# [Texto proporcionado]
****************
El 13 de Enero de 2014 llegué a mi tope cuando descubrí que al ponerme unos pantalones nuevos, comprados hace poco, no me cerraban y que algo raro pasaba aquí.

Enero 2014Ese día decidí irme a la montaña para replantearme aspectos que llevaban tiempo rondando en mi cabeza y ver cómo podía encauzarlos. Mi bajo estado de forma y el asma al que llevo ligado desde que nací, acarreaban serios problemas sino ponía remedio, y me plantee empezar a correr, por ser deporte accesible y barato.

A la primera intentona duré dos semanas y volví a dejarlo, harto de los inicios con agujetas. En Mayo después de los 101KM-24H, la gran prueba de la que Ronda es cuna, me dije ”yo esa la acabo el año que viene”.

Me marqué un objetivo a corto plazo para empezar, la carrera nocturna de “Las 3 Murallas”, en Ronda. “Inscripción hecha, ahora toca entrenar que no pretendo acabar arrastrándome” – me dije.

Dicha prueba constaba de un circuito de 7,5 km en dos vueltas a Ronda combinando asfalto y trail, un recorrido duro de sube y baja. Para planificarla, como no, empecé a irme a la montaña y esta vez las sensaciones eran distintas, el objetivo me animaba salir a correr y esta vez sí veía cambios, tan simples como hacer el mismo recorrido en menos tiempo.

Los días previos a la carrera fueron de mucha incertidumbre, mucho trabajo mental y el ya clásico por todos los novatos “¿Y si no la acabo?”.

La carrera no solo la acabé, lleno de dolores y calambres por supuesto, sino que la terminé con un tiempo muy respetable para el entreno que había realizado: 1h 46’. Aquel día saqué el BICHO que llevaba dentro.

Hoy más de un año después, vengo de mi visita anual al neumólogo, y no solo es que esté mejor, estoy como nunca había estado: no tengo crisis de asma, mi capacidad pulmonar ha mejorado en un 8% y peso 12kg menos que cuando me metí en este mundo.

Enero 2015

Correr se ha convertido para mí no solo en un deporte, sino en imprescindible en mi día a día, por los valores que aporta de esfuerzo, sacrificio y superación, y además como filosofía y estilo de vida.

Por eso ahora entiendo la frase de “lo que no te mata, te hace más fuerte”. Efectivamente me hizo más fuerte mentalmente, por eso cada vez que salgo a entrenar y sobre todo a la montaña, me acuerdo de los primeros días malos. Mi reto ahora es divertirme en este mundo y seguir superándome a mí mismo.

¿Merece la pena el esfuerzo? TOTALMENTE. Y esta es la historia de cómo me convertí en Mr. Mountain.
****************
# [Datos del ejercicio]
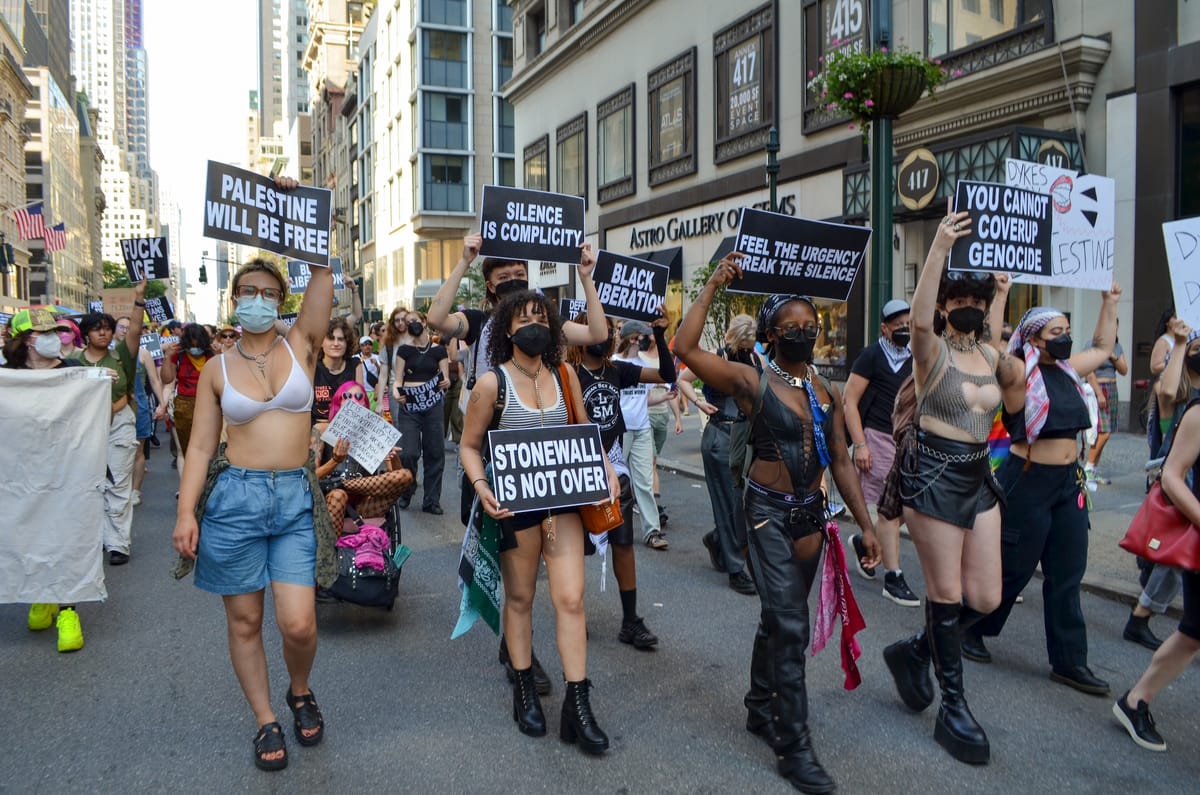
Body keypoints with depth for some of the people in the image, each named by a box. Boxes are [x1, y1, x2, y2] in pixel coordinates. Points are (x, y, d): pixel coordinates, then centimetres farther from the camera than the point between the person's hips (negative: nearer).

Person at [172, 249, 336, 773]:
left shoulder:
****************
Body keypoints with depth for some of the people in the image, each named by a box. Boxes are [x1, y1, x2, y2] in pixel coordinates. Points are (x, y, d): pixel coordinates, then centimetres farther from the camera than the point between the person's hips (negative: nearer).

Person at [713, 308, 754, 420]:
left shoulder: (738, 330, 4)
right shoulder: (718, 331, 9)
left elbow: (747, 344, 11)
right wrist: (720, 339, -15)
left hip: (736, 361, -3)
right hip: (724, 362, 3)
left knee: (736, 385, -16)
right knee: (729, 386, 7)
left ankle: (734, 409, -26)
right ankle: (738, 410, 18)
****************
# [Tareas]
a - Según el relato, ¿en qué porcentaje ha mejorado la capacidad pulmonar tras la visita anual al neumólogo?
b - Copia literalmente el fragmento del relato que va desde "Los días previos" hasta "que llevaba dentro.".

# [Respuestas]
a - En un 8%.

b -
Los días previos a la carrera fueron de mucha incertidumbre, mucho trabajo mental y el ya clásico por todos los novatos “¿Y si no la acabo?”.

La carrera no solo la acabé, lleno de dolores y calambres por supuesto, sino que la terminé con un tiempo muy respetable para el entreno que había realizado: 1h 46’. Aquel día saqué el BICHO que llevaba dentro.